___ SUPPLIED RECORDS ___
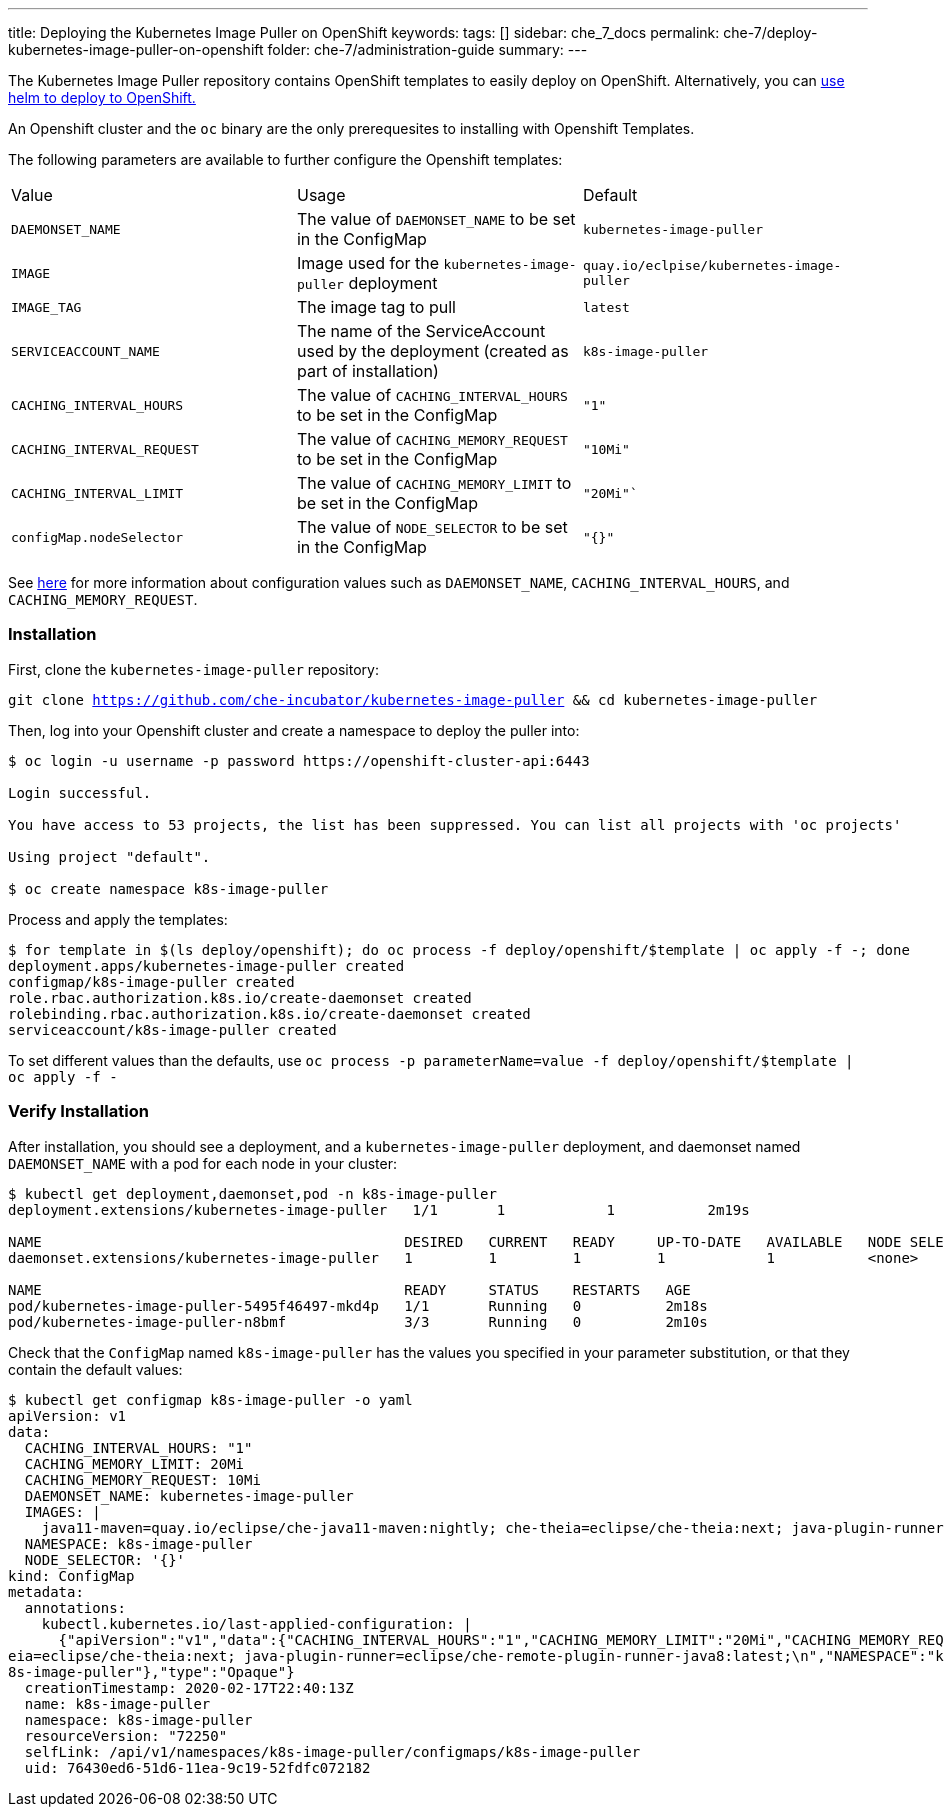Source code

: ---
title: Deploying the Kubernetes Image Puller on OpenShift
keywords:
tags: []
sidebar: che_7_docs
permalink: che-7/deploy-kubernetes-image-puller-on-openshift
folder: che-7/administration-guide
summary:
---

The Kubernetes Image Puller repository contains OpenShift templates to easily deploy on OpenShift.  Alternatively, you can link:{site-baseurl}/che-7/deploy-kubernetes-image-puller-on-k8s-with-helm[use helm to deploy to OpenShift.]

An Openshift cluster and the `oc` binary are the only prerequesites to installing with Openshift Templates.

The following parameters are available to further configure the Openshift templates:

|======
|Value	|Usage	|Default
|`DAEMONSET_NAME`	|The value of `DAEMONSET_NAME` to be set in the ConfigMap	|`kubernetes-image-puller`
|`IMAGE`	|Image used for the `kubernetes-image-puller` deployment |`quay.io/eclpise/kubernetes-image-puller`
|`IMAGE_TAG` |The image tag to pull	|`latest`
|`SERVICEACCOUNT_NAME`	|The name of the ServiceAccount used by the deployment (created as part of installation) |`k8s-image-puller`
|`CACHING_INTERVAL_HOURS`	|The value of `CACHING_INTERVAL_HOURS` to be set in the ConfigMap |``"1"``
|`CACHING_INTERVAL_REQUEST`	|The value of `CACHING_MEMORY_REQUEST` to be set in the ConfigMap	|`"10Mi"`
|`CACHING_INTERVAL_LIMIT`	|The value of `CACHING_MEMORY_LIMIT` to be set in the ConfigMap	|`"20Mi"``
|`configMap.nodeSelector`	|The value of `NODE_SELECTOR` to be set in the ConfigMap |`"{}"`
|======

See link:{site-baseurl}/che-7/kubernetes-image-puller-overview#configuration[here] for more information about configuration values such as `DAEMONSET_NAME`, `CACHING_INTERVAL_HOURS`, and `CACHING_MEMORY_REQUEST`.

=== Installation
First, clone the `kubernetes-image-puller` repository: 

`git clone https://github.com/che-incubator/kubernetes-image-puller && cd kubernetes-image-puller`

Then, log into your Openshift cluster and create a namespace to deploy the puller into:

```
$ oc login -u username -p password https://openshift-cluster-api:6443

Login successful.

You have access to 53 projects, the list has been suppressed. You can list all projects with 'oc projects'

Using project "default".

$ oc create namespace k8s-image-puller 
```
Process and apply the templates:

```
$ for template in $(ls deploy/openshift); do oc process -f deploy/openshift/$template | oc apply -f -; done
deployment.apps/kubernetes-image-puller created
configmap/k8s-image-puller created
role.rbac.authorization.k8s.io/create-daemonset created
rolebinding.rbac.authorization.k8s.io/create-daemonset created
serviceaccount/k8s-image-puller created
```

To set different values than the defaults, use `oc process -p parameterName=value -f deploy/openshift/$template | oc apply -f -`

=== Verify Installation
After installation, you should see a deployment, and a `kubernetes-image-puller` deployment, and daemonset named `DAEMONSET_NAME` with a pod for each node in your cluster:

```
$ kubectl get deployment,daemonset,pod -n k8s-image-puller
deployment.extensions/kubernetes-image-puller   1/1       1            1           2m19s

NAME                                           DESIRED   CURRENT   READY     UP-TO-DATE   AVAILABLE   NODE SELECTOR   AGE
daemonset.extensions/kubernetes-image-puller   1         1         1         1            1           <none>          2m10s

NAME                                           READY     STATUS    RESTARTS   AGE
pod/kubernetes-image-puller-5495f46497-mkd4p   1/1       Running   0          2m18s
pod/kubernetes-image-puller-n8bmf              3/3       Running   0          2m10s
```

Check that the `ConfigMap` named `k8s-image-puller` has the values you specified in your parameter substitution, or that they contain the default values:

```
$ kubectl get configmap k8s-image-puller -o yaml
apiVersion: v1
data:
  CACHING_INTERVAL_HOURS: "1"
  CACHING_MEMORY_LIMIT: 20Mi
  CACHING_MEMORY_REQUEST: 10Mi
  DAEMONSET_NAME: kubernetes-image-puller
  IMAGES: |
    java11-maven=quay.io/eclipse/che-java11-maven:nightly; che-theia=eclipse/che-theia:next; java-plugin-runner=eclipse/che-remote-plugin-runner-java8:latest;
  NAMESPACE: k8s-image-puller
  NODE_SELECTOR: '{}'
kind: ConfigMap
metadata:
  annotations:
    kubectl.kubernetes.io/last-applied-configuration: |
      {"apiVersion":"v1","data":{"CACHING_INTERVAL_HOURS":"1","CACHING_MEMORY_LIMIT":"20Mi","CACHING_MEMORY_REQUEST":"10Mi","DAEMONSET_NAME":"kubernetes-image-puller","IMAGES":"java11-maven=quay.io/eclipse/che-java11-maven:nightly; che-th
eia=eclipse/che-theia:next; java-plugin-runner=eclipse/che-remote-plugin-runner-java8:latest;\n","NAMESPACE":"k8s-image-puller","NODE_SELECTOR":"{}"},"kind":"ConfigMap","metadata":{"annotations":{},"name":"k8s-image-puller","namespace":"k
8s-image-puller"},"type":"Opaque"}
  creationTimestamp: 2020-02-17T22:40:13Z
  name: k8s-image-puller
  namespace: k8s-image-puller
  resourceVersion: "72250"
  selfLink: /api/v1/namespaces/k8s-image-puller/configmaps/k8s-image-puller
  uid: 76430ed6-51d6-11ea-9c19-52fdfc072182
```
___
**ABOUT THIS EXERCISE:** Look through the entries and return each line that has the word "kind" in it.

**EXERCISE RESULT:**
kind: ConfigMap
eia=eclipse/che-theia:next; java-plugin-runner=eclipse/che-remote-plugin-runner-java8:latest;\n","NAMESPACE":"k8s-image-puller","NODE_SELECTOR":"{}"},"kind":"ConfigMap","metadata":{"annotations":{},"name":"k8s-image-puller","namespace":"k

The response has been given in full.